The understanding and precise prediction of fluid and solid displacement is of great interest in many technical applications. Density and viscosity are two key parameters that govern process mechanisms. The possibility to measure transient processes over longer distances is desirable. We present a novel distributed shear stress sensor that allows to derive fluid rheological parameters such as the viscosity along a fiber-optic cable being exposed to a moving medium. This works because flow velocity and fluid viscosity directly translate to a shear stress and consequently to a tensile strain on the fiber optic cable. Using the technology of fiber-optic distributed strain sensing, strain changes (and temperatures) are detected in real-time at any location along the fiber. Given the cable mechanical properties and geometry of the flow path, the strain translates to a shear stress which can be correlated to either the flow velocity or fluid viscosity. We derive a theoretical characterization of the sensor based on the principles of fluid mechanics. Also, we perform laboratory experiments with the sensor and demonstrate that we can distinguish differences of 1 mPa s dynamic viscosities in a range as low as 1 – 7 mPa s. In the next phase, we are implementing this sensor into a real working environment in a wellbore application to investigate the applicability of this novel sensor technology.

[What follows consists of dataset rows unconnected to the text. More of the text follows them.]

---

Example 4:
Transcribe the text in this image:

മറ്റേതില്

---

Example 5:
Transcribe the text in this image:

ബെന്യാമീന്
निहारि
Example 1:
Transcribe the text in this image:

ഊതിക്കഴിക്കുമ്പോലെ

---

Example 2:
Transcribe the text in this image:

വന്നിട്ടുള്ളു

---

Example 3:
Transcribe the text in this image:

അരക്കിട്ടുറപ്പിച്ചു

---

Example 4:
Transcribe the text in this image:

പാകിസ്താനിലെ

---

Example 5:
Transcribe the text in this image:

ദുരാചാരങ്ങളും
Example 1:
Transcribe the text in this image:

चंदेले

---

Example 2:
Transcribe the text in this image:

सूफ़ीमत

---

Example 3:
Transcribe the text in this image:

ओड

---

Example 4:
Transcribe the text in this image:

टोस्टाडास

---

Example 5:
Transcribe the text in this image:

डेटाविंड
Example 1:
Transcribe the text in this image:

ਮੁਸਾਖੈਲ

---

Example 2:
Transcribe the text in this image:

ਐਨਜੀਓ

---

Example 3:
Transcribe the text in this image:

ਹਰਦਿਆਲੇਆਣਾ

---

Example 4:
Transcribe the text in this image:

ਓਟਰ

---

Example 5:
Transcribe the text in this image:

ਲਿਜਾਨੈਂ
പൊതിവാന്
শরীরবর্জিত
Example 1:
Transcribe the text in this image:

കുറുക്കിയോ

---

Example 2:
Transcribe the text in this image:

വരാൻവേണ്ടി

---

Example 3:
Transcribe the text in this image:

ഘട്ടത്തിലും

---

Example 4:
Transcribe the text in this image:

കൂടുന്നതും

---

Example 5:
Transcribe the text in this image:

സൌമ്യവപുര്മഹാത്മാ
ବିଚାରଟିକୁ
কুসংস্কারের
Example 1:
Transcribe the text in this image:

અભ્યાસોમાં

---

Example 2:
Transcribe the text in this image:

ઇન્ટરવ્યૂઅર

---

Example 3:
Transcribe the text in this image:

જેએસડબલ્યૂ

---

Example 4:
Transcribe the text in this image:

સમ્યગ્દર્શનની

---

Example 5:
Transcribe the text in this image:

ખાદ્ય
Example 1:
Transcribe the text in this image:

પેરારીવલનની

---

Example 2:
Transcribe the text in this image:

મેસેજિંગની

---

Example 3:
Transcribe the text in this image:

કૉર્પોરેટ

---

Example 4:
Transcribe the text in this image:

在许多技术应用中，对流体和固体位移的理解和精确预测具有极大的意义。密度和粘度是控制工艺机制的两个关键参数。需要在更长的距离上测量瞬态过程的可能性。我们提出了一种新颖的分布式剪切应力传感器，它允许导出流体流变参数，例如沿暴露于移动介质的光纤电缆的粘度。这是有效的，因为流速和流体粘度直接转化为剪切应力，从而转化为光缆上的拉伸应变。使用光纤分布式应变传感技术，可以在光纤的任何位置实时检测应变变化（和温度）。鉴于电缆的机械特性和流路的几何形状，应变转化为与流速或流体粘度相关的剪切应力。我们根据流体力学原理推导出传感器的理论特性。此外，我们使用传感器进行了实验室实验，并证明我们可以在低至 1 – 7 mPa s 的范围内区分 1 mPa s 动态粘度的差异。在下一阶段，我们将把这种传感器应用到井筒应用中的真实工作环境中，以研究这种新型传感器技术的适用性。我们使用传感器进行实验室实验，并证明我们可以在低至 1 – 7 mPa s 的范围内区分 1 mPa s 动态粘度的差异。在下一阶段，我们将把这种传感器应用到井筒应用中的真实工作环境中，以研究这种新型传感器技术的适用性。我们使用传感器进行实验室实验，并证明我们可以在低至 1 – 7 mPa s 的范围内区分 1 mPa s 动态粘度的差异。在下一阶段，我们将把这种传感器应用到井筒应用中的真实工作环境中，以研究这种新型传感器技术的适用性。